WHAT TO PRODUCE — The output must start at the line containing "mise en place" in the records below and stop at the last line, matching each line exactly and leaving out every picture.

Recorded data
***

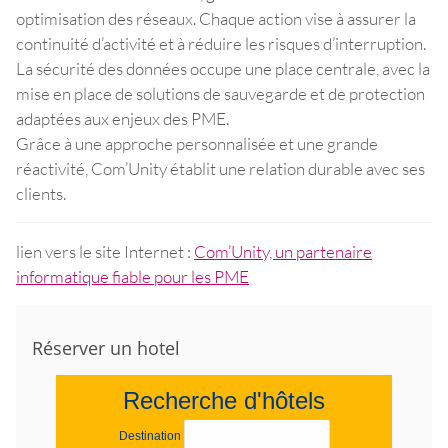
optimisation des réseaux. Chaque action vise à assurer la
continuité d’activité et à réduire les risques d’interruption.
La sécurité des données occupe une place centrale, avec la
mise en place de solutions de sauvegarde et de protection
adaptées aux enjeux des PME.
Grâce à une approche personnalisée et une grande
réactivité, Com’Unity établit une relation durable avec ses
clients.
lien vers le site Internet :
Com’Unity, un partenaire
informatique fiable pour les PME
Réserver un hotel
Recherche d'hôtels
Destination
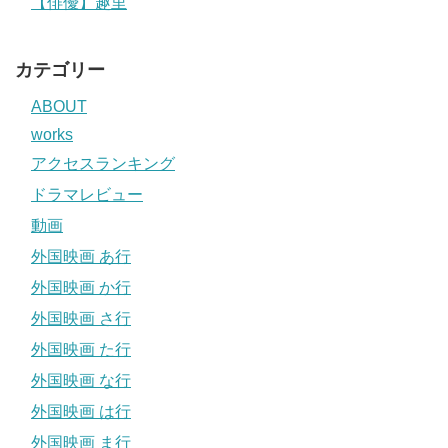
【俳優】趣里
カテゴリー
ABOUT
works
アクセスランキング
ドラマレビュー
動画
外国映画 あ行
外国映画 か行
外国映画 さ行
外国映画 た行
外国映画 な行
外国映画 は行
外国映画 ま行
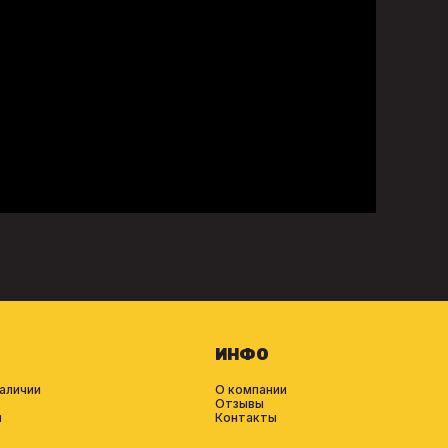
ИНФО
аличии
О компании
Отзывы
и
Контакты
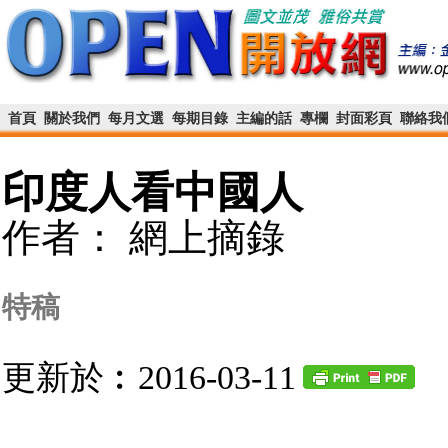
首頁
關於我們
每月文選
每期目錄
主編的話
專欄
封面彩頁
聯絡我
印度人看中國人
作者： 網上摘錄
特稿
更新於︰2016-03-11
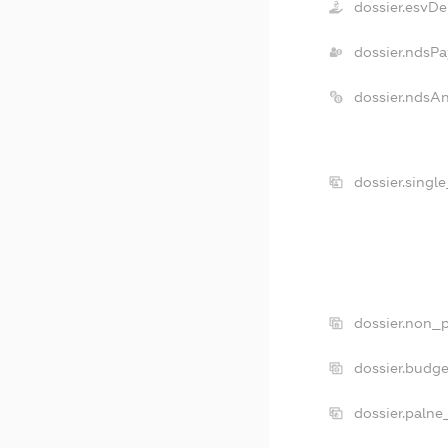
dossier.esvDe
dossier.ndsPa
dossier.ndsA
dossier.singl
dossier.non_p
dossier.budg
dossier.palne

***

SOLUTION TO THE EXERCISE —
mise en place de solutions de sauvegarde et de protection
adaptées aux enjeux des PME.
Grâce à une approche personnalisée et une grande
réactivité, Com’Unity établit une relation durable avec ses
clients.
lien vers le site Internet :
Com’Unity, un partenaire
informatique fiable pour les PME
Réserver un hotel
Recherche d'hôtels
Destination
【俳優】趣里
カテゴリー
ABOUT
works
アクセスランキング
ドラマレビュー
動画
外国映画 あ行
外国映画 か行
外国映画 さ行
外国映画 た行
外国映画 な行
外国映画 は行
外国映画 ま行
ИНФО
аличии
О компании
Отзывы
и
Контакты
首頁
關於我們
每月文選
每期目錄
主編的話
專欄
封面彩頁
聯絡我
印度人看中國人
作者： 網上摘錄
特稿
更新於︰2016-03-11
dossier.esvDe
dossier.ndsPa
dossier.ndsA
dossier.singl
dossier.non_p
dossier.budg
dossier.palne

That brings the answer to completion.